#### Assignment
Could you rewrite the material as a JSON list of strings, one per line, starting at the line containing "КУПИТЬ БИЛЕТ" and ending at the line containing "unt creëert in je interieur. Eenvoudig", with blank lines dropped and the pictures left out?

++++ Data excerpts ++++

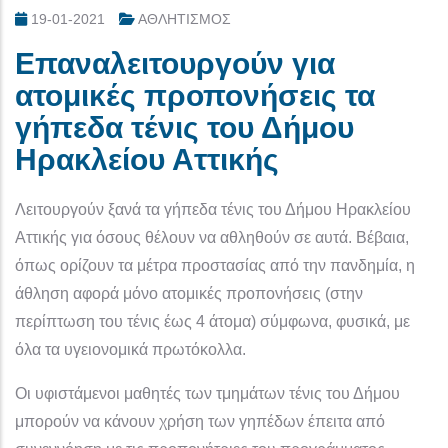
19-01-2021
ΑΘΛΗΤΙΣΜΟΣ
Επαναλειτουργούν για
ατομικές προπονήσεις τα
γήπεδα τένις του Δήμου
Ηρακλείου Αττικής
Λειτουργούν ξανά τα γήπεδα τένις του Δήμου Ηρακλείου
Αττικής για όσους θέλουν να αθληθούν σε αυτά. Βέβαια,
όπως ορίζουν τα μέτρα προστασίας από την πανδημία, η
άθληση αφορά μόνο ατομικές προπονήσεις (στην
περίπτωση του τένις έως 4 άτομα) σύμφωνα, φυσικά, με
όλα τα υγειονομικά πρωτόκολλα.
Οι υφιστάμενοι μαθητές των τμημάτων τένις του Δήμου
μπορούν να κάνουν χρήση των γηπέδων έπειτα από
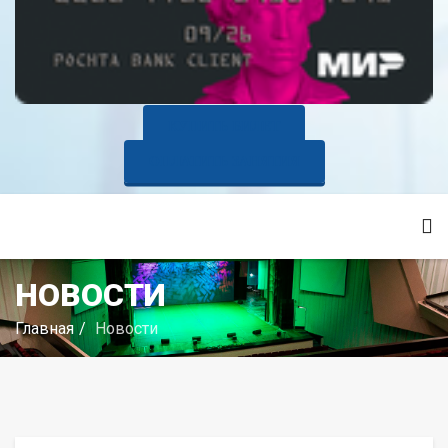
КУПИТЬ БИЛЕТ
ОПЛАТИТЬ ЗАНЯТИЯ
НОВОСТИ
Главная
Новости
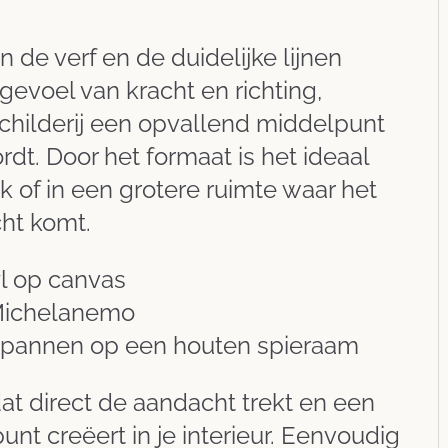
n de verf en de duidelijke lijnen
gevoel van kracht en richting,
childerij een opvallend middelpunt
rdt. Door het formaat is het ideaal
 of in een grotere ruimte waar het
cht komt.
yl op canvas
ichelanemo
spannen op een houten spieraam
dat direct de aandacht trekt en een
unt creëert in je interieur. Eenvoudig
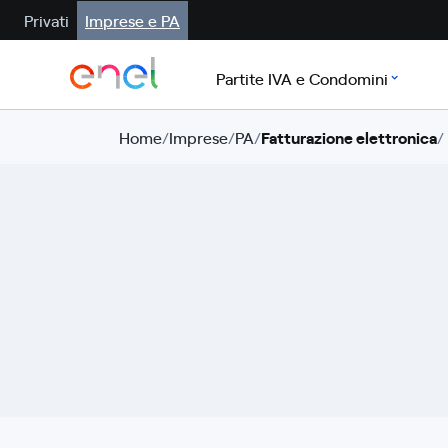
Privati
Imprese e PA
Partite IVA e Condomini
Home
/
Imprese
/
PA
/
Fatturazione elettronica
/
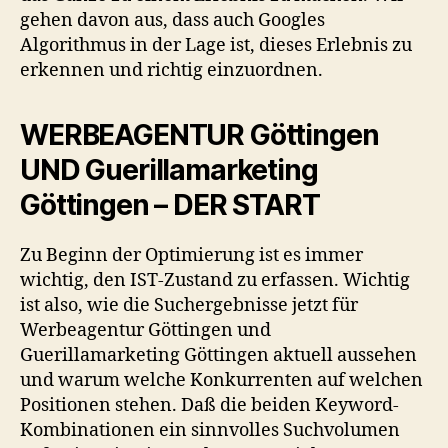
gehen davon aus, dass auch Googles
Algorithmus in der Lage ist, dieses Erlebnis zu
erkennen und richtig einzuordnen.
WERBEAGENTUR Göttingen
UND Guerillamarketing
Göttingen – DER START
Zu Beginn der Optimierung ist es immer
wichtig, den IST-Zustand zu erfassen. Wichtig
ist also, wie die Suchergebnisse jetzt für
Werbeagentur Göttingen und
Guerillamarketing Göttingen aktuell aussehen
und warum welche Konkurrenten auf welchen
Positionen stehen. Daß die beiden Keyword-
Kombinationen ein sinnvolles Suchvolumen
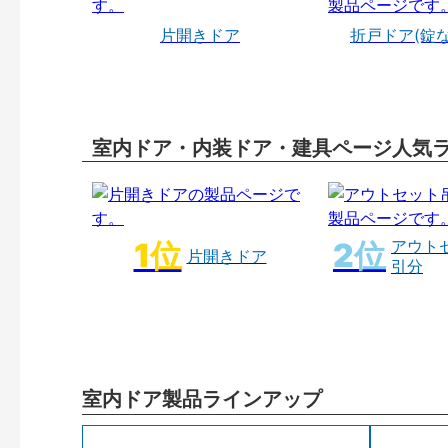
片開きドア
折戸ドア(錠
室内ドア・内装ドア・建具ページ人気
アウト
片開きドア
引分
室内ドア製品ラインアップ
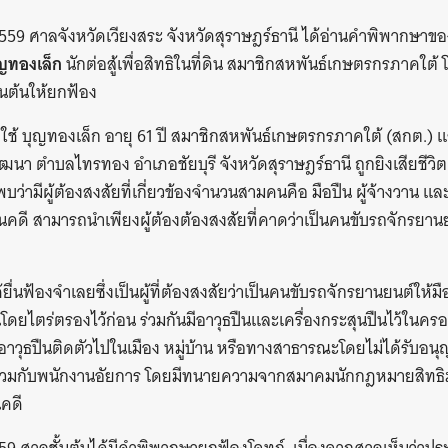
2559 ศาลจังหวัดเวียงสระ จังหวัดสุราษฎร์ธานี ได้อ่านคำพิพากษา
ุญทองเล็ก
นักต่อสู้เพื่อสิทธิในที่ดิน สมาชิกสหพันธ์เกษตรกรภาคใต
นต้นให้ยกฟ้อง
ยใช้ บุญทองเล็ก อายุ 61 ปี สมาชิกสหพันธ์เกษตรกรภาคใต้ (สกต.) และ
นา ตำบลไทรทอง อำเภอชัยบุรี จังหวัดสุราษฎร์ธานี ถูกยิงเสียชีวิตเมื
ว่ามีผู้ต้องสงสัยที่เกี่ยวข้องจำนวนสามคนคือ มือปืน ผู้จ้างวาน 
ินคดี สามารถนำเพียงผู้ต้องต้องสงสัยที่คาดว่าเป็นคนขับรถจักรยานย
ยื่นฟ้องจำเลยซึ่งเป็นผู้ที่ต้องสงสัยว่าเป็นคนขับรถจักรยานยนต์ให้มือ
ื่นโดยไตร่ตรองไว้ก่อน ร่วมกันมีอาวุธปืนและเครื่องกระสุนปืนไว้ในค
วุธปืนติดตัวไปในเมือง หมู่บ้าน หรือทางสาธารณะโดยไม่ได้รับอนุญ
ทก์ร่วมกับพนักงานอัยการ โดยมีทนายความจากสมาคมนักกฎหมายสิทธิ
นคดี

++++

#### Problem solution
[
  "КУПИТЬ БИЛЕТ",
  "ОПЛАТИТЬ ЗАНЯТИЯ",
  "НОВОСТИ",
  "Главная",
  "Новости",
  "n de verf en de duidelijke lijnen",
  "gevoel van kracht en richting,",
  "childerij een opvallend middelpunt",
  "rdt. Door het formaat is het ideaal",
  " of in een grotere ruimte waar het",
  "cht komt.",
  "yl op canvas",
  "ichelanemo",
  "spannen op een houten spieraam",
  "dat direct de aandacht trekt en een",
  "unt creëert in je interieur. Eenvoudig"
]